# How is Japan



## abkada

I want to visit Japan, but before that i would like to know is current situation after the tsunami and the nuclear leaks. who can help me? give me proper articles to read regarding the matter please? thank you:confused2:


----------



## sysop32

abkada said:


> I want to visit Japan, but before that i would like to know is current situation after the tsunami and the nuclear leaks. who can help me? give me proper articles to read regarding the matter please? thank you:confused2:


Well, I'm not quite sure but perhaps it would get you more info if you visit this place


----------



## marv

I'm an American permanently residing in Japan. OK. the tsunami has come and gone.The safety factor is extremely high with very little threat of it recurring anytime in the near future. Radiation leakage is reported to have come under control. The proper articles to read? I am not aware of any special publications. I get most of my information from The Japan Times. I guess Google might be right on top of that info. You might try them. The cost of living? As they say in Brooklyn, NY., "moida". A very expensive place to visit, so be prepared to spend a little more than you would expect to.
The cherry trees are 
presently in full bloom. Google <Cherry Blossom Time in Japan>. Its a very short season, and it'll be over in about seven days. Hope I've been of some help. Marv


----------



## sakura

Hello, Japan is perfectly alright since tsunami.

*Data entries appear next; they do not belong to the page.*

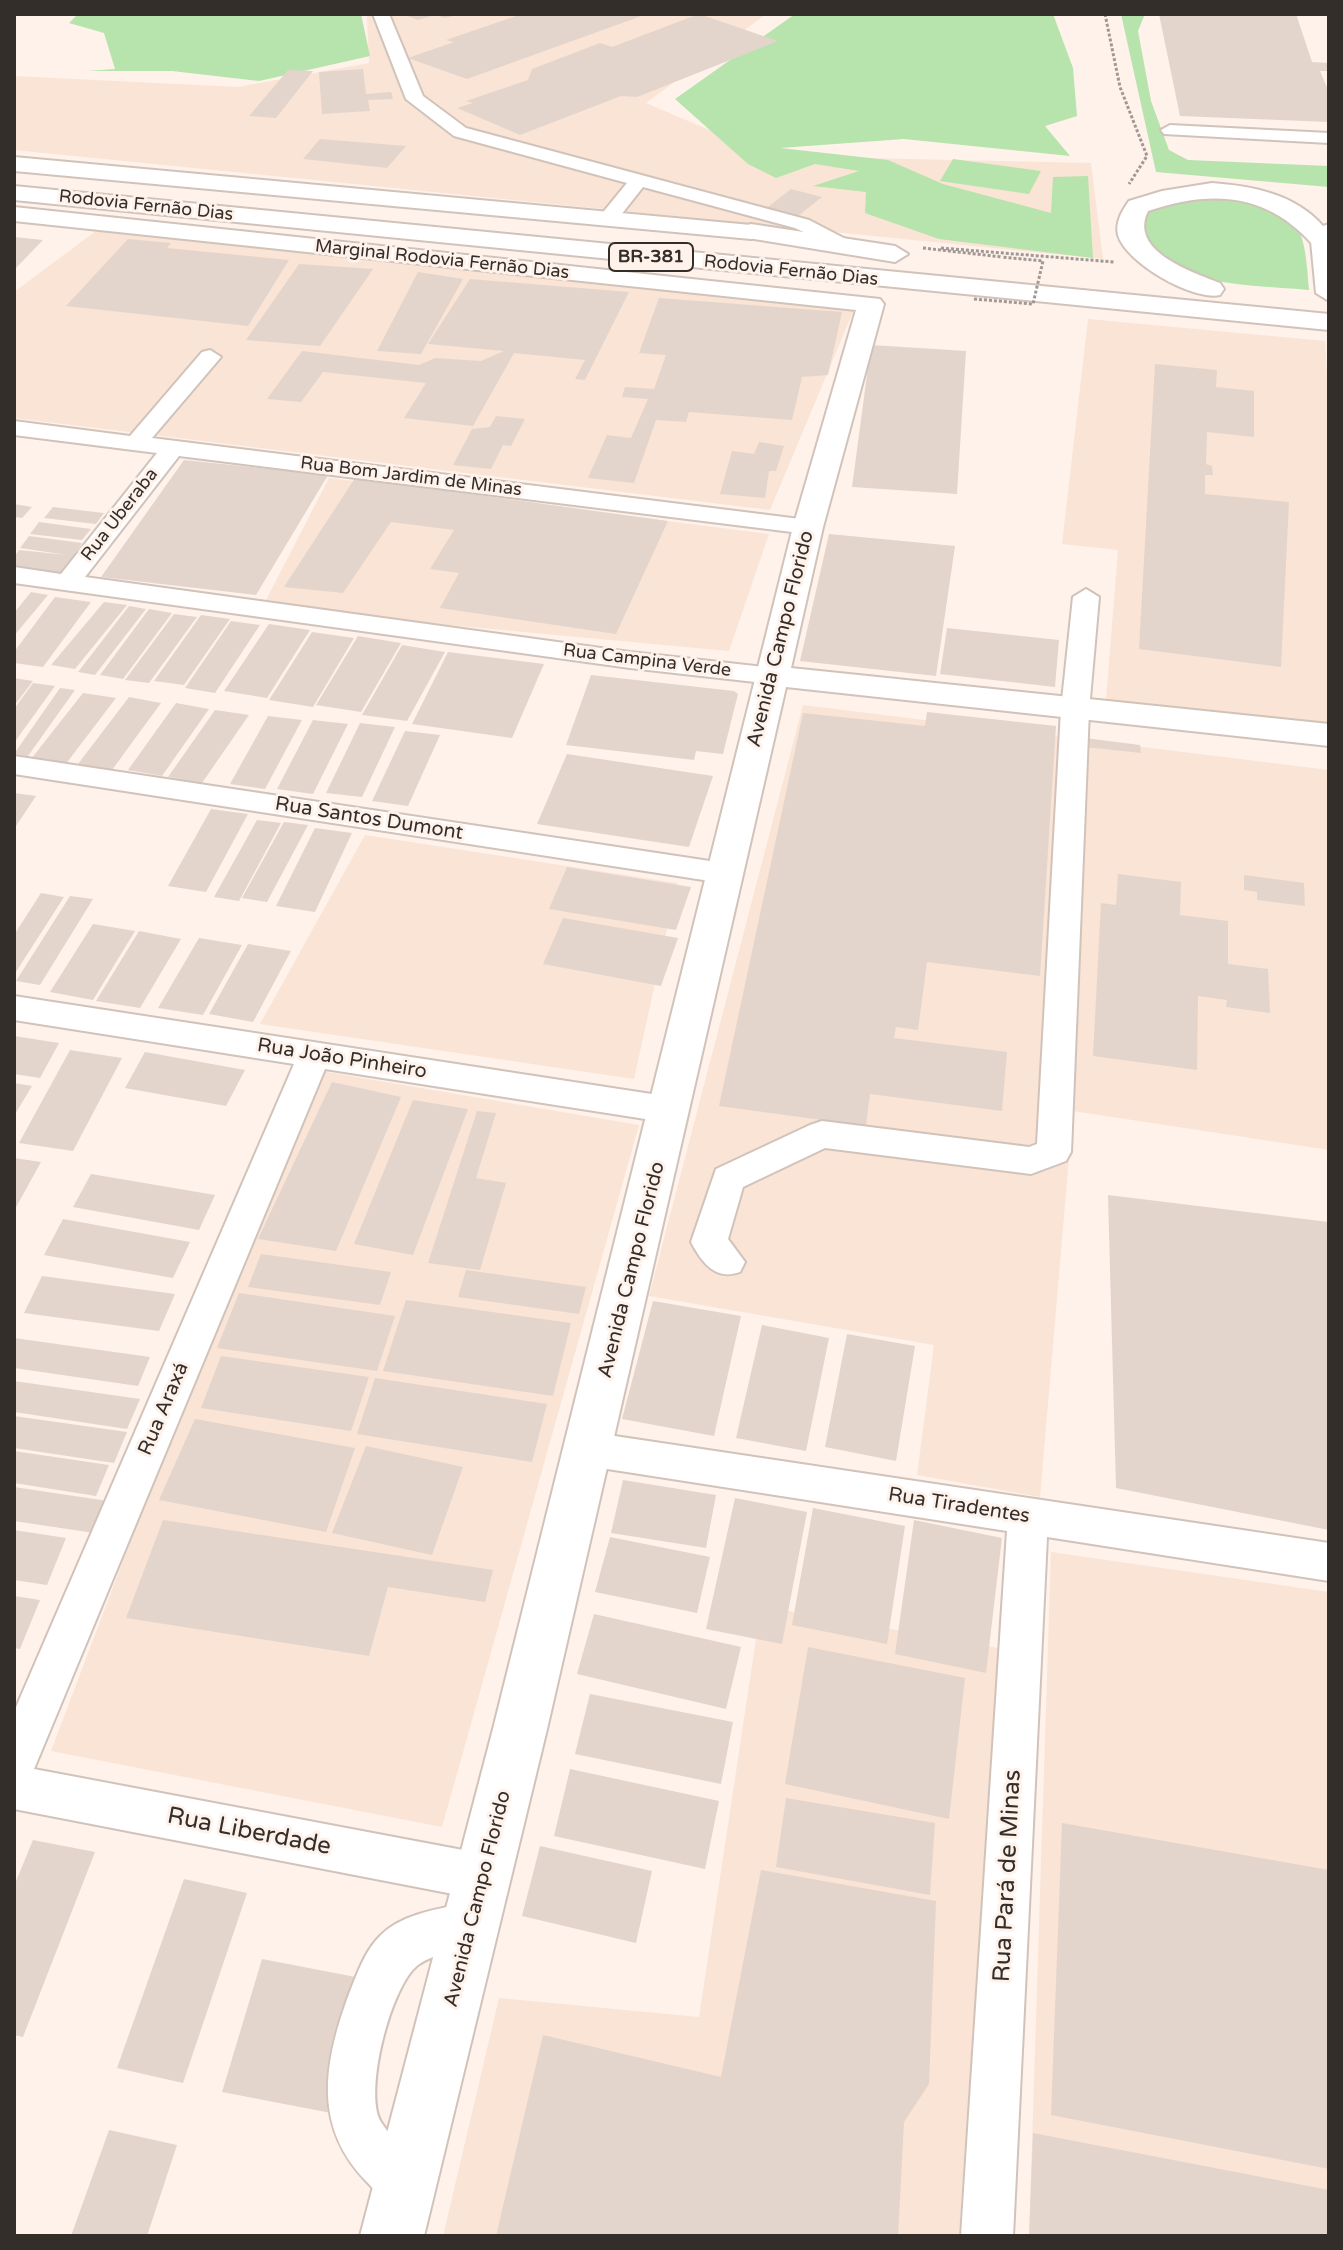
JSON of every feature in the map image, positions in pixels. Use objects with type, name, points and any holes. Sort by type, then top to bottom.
[{"type":"highway","name":"Rodovia Fernão Dias","points":[[14,176],[1211,289],[1329,322]]},
{"type":"highway","name":"BR-381","points":[[1211,289],[1149,258],[1133,241],[1129,221],[1138,206],[1178,191],[1228,191],[1287,208],[1326,237]]},
{"type":"highway","name":"Rodovia Fernão Dias","points":[[14,193],[1287,308],[1329,302]]},
{"type":"highway","name":"BR-381","points":[[751,232],[849,246],[936,264]]},
{"type":"main road","name":"Rodovia Fernão Dias","points":[[14,164],[751,232]]},
{"type":"main road","name":"Marginal Rodovia Fernão Dias","points":[[14,214],[871,304]]},
{"type":"main road","points":[[1326,237],[1329,293]]},
{"type":"main road","name":"Avenida Campo Florido","points":[[398,2210],[478,1901],[671,1110],[723,873],[808,527],[871,304]]},
{"type":"main road","name":"Rua Campina Verde","points":[[773,676],[1329,735]]},
{"type":"street","points":[[381,14],[415,99],[460,132],[802,224],[849,246]]},
{"type":"street","points":[[1170,130],[1329,138]]},
{"type":"street","points":[[606,221],[637,182]]},
{"type":"street","points":[[136,443],[210,357]]},
{"type":"street","name":"Rua Bom Jardim de Minas","points":[[14,428],[808,527]]},
{"type":"street","name":"Rua Uberaba","points":[[67,583],[173,448]]},
{"type":"street","name":"Rua Campina Verde","points":[[14,575],[630,660],[773,676]]},
{"type":"street","points":[[727,1262],[709,1242],[728,1179],[822,1134],[1031,1161],[1054,1152],[1075,710],[1086,597]]},
{"type":"street","name":"Rua Santos Dumont","points":[[14,765],[723,873]]},
{"type":"street","name":"Rua João Pinheiro","points":[[14,1008],[671,1110]]},
{"type":"street","name":"Rua Araxá","points":[[14,1764],[315,1054]]},
{"type":"street","name":"Rua Tiradentes","points":[[588,1449],[1329,1562]]},
{"type":"street","name":"Rua Pará de Minas","points":[[987,2236],[1028,1516]]},
{"type":"street","name":"Rua Liberdade","points":[[14,1787],[478,1901]]},
{"type":"street","points":[[398,2210],[357,2130],[350,2096],[363,2019],[395,1954],[478,1901]]},
{"type":"path","points":[[1105,14],[1108,50],[1120,94],[1147,156],[1126,188]]},
{"type":"path","points":[[974,299],[1033,304],[1043,261],[928,249],[956,247],[1112,263],[1126,255],[1122,281]]},
{"type":"shaded area","points":[[367,14],[766,14],[646,103],[770,156],[1091,163],[1103,259],[14,150],[14,76],[238,87],[369,63]]},
{"type":"shaded area","points":[[100,228],[855,307],[770,510],[14,418],[14,292]]},
{"type":"shaded area","points":[[1088,319],[1325,341],[1329,407],[1329,727],[1106,700],[1118,550],[1062,544]]},
{"type":"shaded area","points":[[329,478],[769,534],[729,651],[362,617],[266,600]]},
{"type":"shaded area","points":[[803,705],[1329,770],[1329,1150],[1073,1111],[1040,1497],[917,1475],[934,1345],[649,1296]]},
{"type":"shaded area","points":[[365,835],[677,883],[634,1079],[260,1024]]},
{"type":"shaded area","points":[[309,1069],[639,1125],[442,1827],[51,1751]]},
{"type":"shaded area","points":[[1051,1552],[1329,1592],[1329,2236],[1029,2236]]},
{"type":"shaded area","points":[[761,1606],[998,1648],[959,2236],[443,2236],[499,1998],[699,2017]]},
{"type":"green space","points":[[78,14],[361,14],[370,56],[259,81],[172,71],[88,71],[115,69],[104,33],[69,23]]},
{"type":"green space","points":[[795,14],[1053,14],[1073,68],[1077,116],[1045,126],[1070,156],[904,139],[780,148],[888,160],[943,184],[1051,213],[1053,177],[1088,176],[1093,258],[939,239],[865,213],[866,192],[813,186],[859,171],[815,164],[776,178],[748,164],[675,99]]},
{"type":"green space","points":[[1121,14],[1145,14],[1138,31],[1151,101],[1169,150],[1188,160],[1329,166],[1329,187],[1156,172]]},
{"type":"green space","points":[[953,159],[1041,171],[1029,194],[940,181]]},
{"type":"green space","points":[[1220,195],[1265,205],[1291,219],[1304,244],[1309,290],[1205,278],[1181,270],[1161,257],[1147,238],[1142,213],[1172,199]]},
{"type":"building","points":[[402,14],[457,15],[445,18],[435,15],[418,20]]},
{"type":"building","points":[[522,14],[647,14],[467,79],[408,58],[454,42],[446,40]]},
{"type":"building","points":[[699,14],[778,41],[637,97],[621,96],[520,135],[457,108],[473,103],[466,101],[528,80],[532,69],[600,43],[612,47]]},
{"type":"building","points":[[1159,14],[1296,14],[1312,62],[1329,63],[1329,71],[1320,71],[1329,92],[1329,122],[1180,116]]},
{"type":"building","points":[[363,69],[366,94],[391,92],[393,99],[368,100],[370,111],[322,114],[319,72]]},
{"type":"building","points":[[288,70],[313,71],[276,118],[249,116]]},
{"type":"building","points":[[320,139],[406,146],[387,168],[303,159]]},
{"type":"building","points":[[791,189],[822,197],[794,219],[763,211]]},
{"type":"building","points":[[14,237],[43,240],[14,270]]},
{"type":"building","points":[[128,239],[171,243],[167,248],[289,260],[248,326],[66,306]]},
{"type":"building","points":[[299,264],[373,269],[320,346],[246,340]]},
{"type":"building","points":[[418,272],[463,279],[421,354],[377,351]]},
{"type":"building","points":[[470,279],[629,292],[585,380],[575,379],[585,360],[514,353],[473,426],[404,418],[426,383],[323,372],[301,402],[267,399],[302,351],[419,365],[435,358],[481,361],[504,351],[428,344]]},
{"type":"building","points":[[659,298],[842,312],[828,375],[802,377],[792,420],[689,412],[686,422],[656,420],[634,483],[588,478],[607,435],[631,438],[648,399],[622,397],[625,387],[654,389],[666,355],[639,353]]},
{"type":"building","points":[[871,345],[966,351],[957,494],[852,487]]},
{"type":"building","points":[[1155,364],[1217,370],[1216,387],[1254,391],[1254,437],[1207,432],[1206,464],[1212,466],[1213,475],[1205,475],[1205,494],[1289,502],[1281,667],[1139,649]]},
{"type":"building","points":[[496,416],[525,419],[511,446],[503,445],[491,469],[453,465],[472,429],[490,427]]},
{"type":"building","points":[[759,442],[784,446],[776,471],[769,471],[765,498],[720,494],[732,451],[754,454]]},
{"type":"building","points":[[184,460],[328,475],[256,595],[101,577]]},
{"type":"building","points":[[355,478],[668,521],[616,634],[440,608],[459,573],[430,569],[454,530],[391,522],[343,593],[284,587]]},
{"type":"building","points":[[14,504],[32,507],[22,518],[14,517]]},
{"type":"building","points":[[53,507],[104,513],[96,524],[44,518]]},
{"type":"building","points":[[39,522],[91,529],[82,540],[30,534]]},
{"type":"building","points":[[829,534],[955,546],[936,676],[800,661]]},
{"type":"building","points":[[29,536],[82,543],[61,574],[14,569],[14,557],[19,550],[67,555],[20,548]]},
{"type":"building","points":[[31,592],[48,595],[14,636],[14,613]]},
{"type":"building","points":[[55,597],[91,602],[43,667],[14,663],[14,652]]},
{"type":"building","points":[[104,602],[127,605],[75,669],[51,665]]},
{"type":"building","points":[[129,606],[146,609],[95,675],[78,672]]},
{"type":"building","points":[[149,609],[172,613],[123,679],[100,675]]},
{"type":"building","points":[[174,614],[197,617],[149,683],[125,680]]},
{"type":"building","points":[[201,615],[230,619],[184,685],[154,681]]},
{"type":"building","points":[[231,621],[260,625],[215,693],[185,688]]},
{"type":"building","points":[[269,624],[310,630],[267,698],[224,691]]},
{"type":"building","points":[[947,628],[1059,640],[1055,687],[940,674]]},
{"type":"building","points":[[312,632],[354,638],[313,707],[269,700]]},
{"type":"building","points":[[358,636],[401,643],[361,712],[316,705]]},
{"type":"building","points":[[402,645],[445,652],[407,721],[362,715]]},
{"type":"building","points":[[448,652],[544,664],[512,738],[412,724]]},
{"type":"building","points":[[591,675],[734,691],[738,694],[723,754],[696,751],[694,760],[566,745]]},
{"type":"building","points":[[14,678],[33,681],[14,706]]},
{"type":"building","points":[[33,683],[55,686],[14,743],[14,709]]},
{"type":"building","points":[[60,688],[75,690],[28,756],[14,754]]},
{"type":"building","points":[[83,693],[116,698],[65,765],[31,759]]},
{"type":"building","points":[[129,697],[161,703],[112,770],[78,764]]},
{"type":"building","points":[[176,703],[209,709],[162,776],[128,770]]},
{"type":"building","points":[[215,710],[249,715],[202,783],[168,777]]},
{"type":"building","points":[[927,712],[1056,726],[1040,976],[927,962],[918,1030],[896,1027],[894,1038],[1007,1052],[1002,1111],[870,1094],[866,1126],[719,1106],[803,713],[925,726]]},
{"type":"building","points":[[268,716],[302,720],[265,789],[230,784]]},
{"type":"building","points":[[313,720],[348,724],[313,794],[277,789]]},
{"type":"building","points":[[360,723],[395,727],[362,797],[326,793]]},
{"type":"building","points":[[405,731],[440,735],[408,806],[372,801]]},
{"type":"building","points":[[1085,738],[1140,745],[1141,753],[1085,747]]},
{"type":"building","points":[[567,754],[713,776],[689,847],[537,824]]},
{"type":"building","points":[[14,793],[36,796],[14,829]]},
{"type":"building","points":[[211,809],[248,814],[206,892],[168,886]]},
{"type":"building","points":[[257,820],[281,823],[239,901],[214,897]]},
{"type":"building","points":[[284,822],[308,825],[267,902],[242,898]]},
{"type":"building","points":[[315,828],[352,833],[315,912],[276,906]]},
{"type":"building","points":[[567,867],[691,887],[676,930],[549,909]]},
{"type":"building","points":[[1118,874],[1181,882],[1180,915],[1228,921],[1228,964],[1268,969],[1270,1013],[1226,1007],[1227,1000],[1198,996],[1197,1070],[1093,1056],[1101,903],[1116,905]]},
{"type":"building","points":[[1244,875],[1304,883],[1305,906],[1257,900],[1257,892],[1244,890]]},
{"type":"building","points":[[41,893],[64,897],[14,975],[14,935]]},
{"type":"building","points":[[70,896],[93,899],[40,985],[16,981]]},
{"type":"building","points":[[563,918],[678,938],[661,986],[543,964]]},
{"type":"building","points":[[93,924],[135,931],[93,1000],[50,992]]},
{"type":"building","points":[[139,931],[181,939],[140,1008],[96,1001]]},
{"type":"building","points":[[199,938],[242,945],[203,1015],[158,1008]]},
{"type":"building","points":[[248,944],[291,951],[253,1022],[209,1014]]},
{"type":"building","points":[[14,1036],[59,1043],[40,1078],[14,1074]]},
{"type":"building","points":[[70,1050],[122,1058],[73,1151],[19,1143]]},
{"type":"building","points":[[145,1052],[245,1070],[226,1106],[125,1088]]},
{"type":"building","points":[[332,1082],[401,1097],[336,1251],[258,1239]]},
{"type":"building","points":[[14,1083],[32,1086],[14,1116]]},
{"type":"building","points":[[413,1100],[468,1109],[413,1255],[354,1244]]},
{"type":"building","points":[[477,1111],[496,1113],[476,1178],[506,1183],[480,1270],[428,1263]]},
{"type":"building","points":[[14,1158],[41,1162],[14,1211]]},
{"type":"building","points":[[91,1174],[215,1195],[199,1230],[73,1207]]},
{"type":"building","points":[[1108,1195],[1329,1222],[1329,1530],[1116,1488]]},
{"type":"building","points":[[63,1219],[190,1242],[173,1278],[44,1255]]},
{"type":"building","points":[[261,1254],[391,1272],[380,1305],[248,1287]]},
{"type":"building","points":[[466,1270],[586,1287],[579,1314],[458,1297]]},
{"type":"building","points":[[42,1276],[175,1294],[159,1331],[24,1313]]},
{"type":"building","points":[[239,1293],[395,1316],[377,1371],[217,1348]]},
{"type":"building","points":[[406,1300],[571,1323],[553,1396],[383,1371]]},
{"type":"building","points":[[653,1301],[741,1316],[714,1436],[622,1419]]},
{"type":"building","points":[[762,1325],[829,1338],[806,1451],[736,1438]]},
{"type":"building","points":[[847,1334],[915,1346],[896,1461],[825,1447]]},
{"type":"building","points":[[14,1338],[150,1357],[138,1386],[14,1368]]},
{"type":"building","points":[[221,1356],[369,1377],[351,1431],[201,1408]]},
{"type":"building","points":[[375,1378],[547,1404],[532,1462],[357,1434]]},
{"type":"building","points":[[14,1381],[140,1399],[127,1429],[14,1412]]},
{"type":"building","points":[[14,1416],[127,1432],[114,1463],[14,1448]]},
{"type":"building","points":[[195,1419],[355,1448],[326,1532],[159,1500]]},
{"type":"building","points":[[366,1446],[463,1467],[432,1555],[332,1533]]},
{"type":"building","points":[[14,1451],[109,1465],[96,1496],[14,1483]]},
{"type":"building","points":[[623,1480],[716,1495],[706,1548],[611,1533]]},
{"type":"building","points":[[14,1487],[108,1501],[94,1533],[14,1521]]},
{"type":"building","points":[[735,1498],[807,1512],[782,1644],[706,1629]]},
{"type":"building","points":[[813,1508],[905,1526],[887,1644],[792,1625]]},
{"type":"building","points":[[163,1520],[493,1570],[485,1602],[388,1587],[369,1656],[126,1618]]},
{"type":"building","points":[[914,1520],[1002,1538],[986,1673],[895,1654]]},
{"type":"building","points":[[14,1530],[66,1538],[47,1585],[14,1580]]},
{"type":"building","points":[[610,1537],[710,1557],[697,1613],[595,1592]]},
{"type":"building","points":[[14,1596],[40,1600],[20,1649],[14,1648]]},
{"type":"building","points":[[594,1614],[741,1647],[726,1709],[577,1674]]},
{"type":"building","points":[[808,1647],[965,1678],[949,1819],[785,1784]]},
{"type":"building","points":[[590,1694],[733,1722],[721,1784],[575,1754]]},
{"type":"building","points":[[570,1769],[719,1801],[705,1869],[554,1836]]},
{"type":"building","points":[[786,1798],[935,1823],[930,1895],[776,1867]]},
{"type":"building","points":[[1062,1823],[1329,1870],[1329,2169],[1051,2115]]},
{"type":"building","points":[[33,1840],[95,1852],[23,2037],[14,2035],[14,1886]]},
{"type":"building","points":[[540,1846],[652,1871],[636,1943],[522,1916]]},
{"type":"building","points":[[761,1870],[936,1901],[929,2084],[904,2122],[898,2236],[496,2236],[543,2035],[721,2077]]},
{"type":"building","points":[[184,1879],[247,1893],[183,2083],[117,2068]]},
{"type":"building","points":[[262,1959],[366,1979],[331,2113],[222,2092]]},
{"type":"building","points":[[109,2130],[177,2145],[147,2236],[71,2236]]},
{"type":"building","points":[[1033,2133],[1329,2190],[1329,2236],[1029,2236]]}]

It's a beautiful country with a beautiful people.  As far as I am concerned the radiation and leak is under control. The government is doing their best for the safety of it's people. If you wan't to now more about the current status of japan try searching it in google; better yet you can visit " asahishinbun. or Japan Times. com it'll keep you update about the current events in Japan .

I hope it helps.


----------



## Clasevilla

sakura said:


> Hello, Japan is perfectly alright since tsunami. It's a beautiful country with a beautiful people.  As far as I am concerned the radiation and leak is under control. The government is doing their best for the safety of it's people. If you wan't to now more about the current status of japan try searching it in google; better yet you can visit " asahishinbun. or Japan Times. com it'll keep you update about the current events in Japan .
> 
> I hope it helps.


Well said sakura, I can say Japan is beautiful and it would be awesome to experience their unique culture among other asian countries


----------